En efecto, éste se había puesto en pie, pero no se disponía aún a marcharse. Al contrario, dijo precisamente en el mismo tono que había empleado en la puerta para decirme que deseaba ver al señor Wolfe:
– Quisiera saber si puedo confiar en que este asunto sea considerado confidencial. Quiero solamente saber a qué atenerme.
– Es usted un simple -dijo Wolfe-. ¿Qué diferencia habrá entre que yo diga sí o no? Ni siquiera sé cómo se llama usted. ¿Acaso no estaré libre de hacer lo que me parezca?
– No creo… -empezó a decir Smith, pero dejó sin terminar la frase, porque ésta probablemente hubiera denunciado algún indicio de emoción, que no era oportuna en aquellas circunstancias. Por ello permaneció silencioso hasta el momento de salir a la puerta y ni aun me dijo buenas noches.
Cuando volví al despacho, Wolfe había llamado pidiendo cerveza. Lo advertí en que Fritz entró casi inmediatamente con la bandeja. Le puse a raya y le dije:
– El señor Wolfe ha cambiado de parecer. Llévesela. Ya son más de las diez. Ha dormido sólo dos horas anoche y ahora se va a la cama. Usted también, y yo también.
Wolfe no dijo nada ni hizo gesto alguno, por lo cual Fritz se fue con la bandeja.
– Esto me recuerda -dije yo- aquel viejo cuadro que representa a unos tipos que van en un trineo y echan al niño a los lobos que les vienen persiguiendo. Esta comparación no se puede aplicar estrictamente a Dexter o a Kates, pero si a O’Neill. ¡Vaya espíritu de cuerpo! Y eso que era presidente del comité de la cena. ¿Qué le parece a usted?

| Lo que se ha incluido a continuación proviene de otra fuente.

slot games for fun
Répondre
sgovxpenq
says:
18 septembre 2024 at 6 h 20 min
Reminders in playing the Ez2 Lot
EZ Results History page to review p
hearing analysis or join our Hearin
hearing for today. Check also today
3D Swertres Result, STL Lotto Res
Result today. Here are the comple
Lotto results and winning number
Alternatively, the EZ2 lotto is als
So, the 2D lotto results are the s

– Están aterrados -dijo Wolfe poniéndose en pie y tirándose de la chaqueta. Cuando llegó junto a la puerta, se volvió y añadió-: Están desesperados. Y yo también, por cierto.
Al día siguiente, miércoles, llegaron los sobres de Bascom. Vinieron cuatro en el correo matutino, tres en el de la una y a última hora de la tarde llegaron a mano, nueve. Mientras tanto yo no tenía la menor idea de la posición que ocupaba el batallón de Bascom sobre el campo de batalla, ni tampoco sabía en qué se ocupaban Saúl Panzer y Bill Gore (puesto que sus informes telefónicos eran recibidos directamente por Wolfe, con instrucciones de que yo desconectase mi aparato). Como mi jefe había ordenado, se le entregaron los sobres de Bascom sin abrir.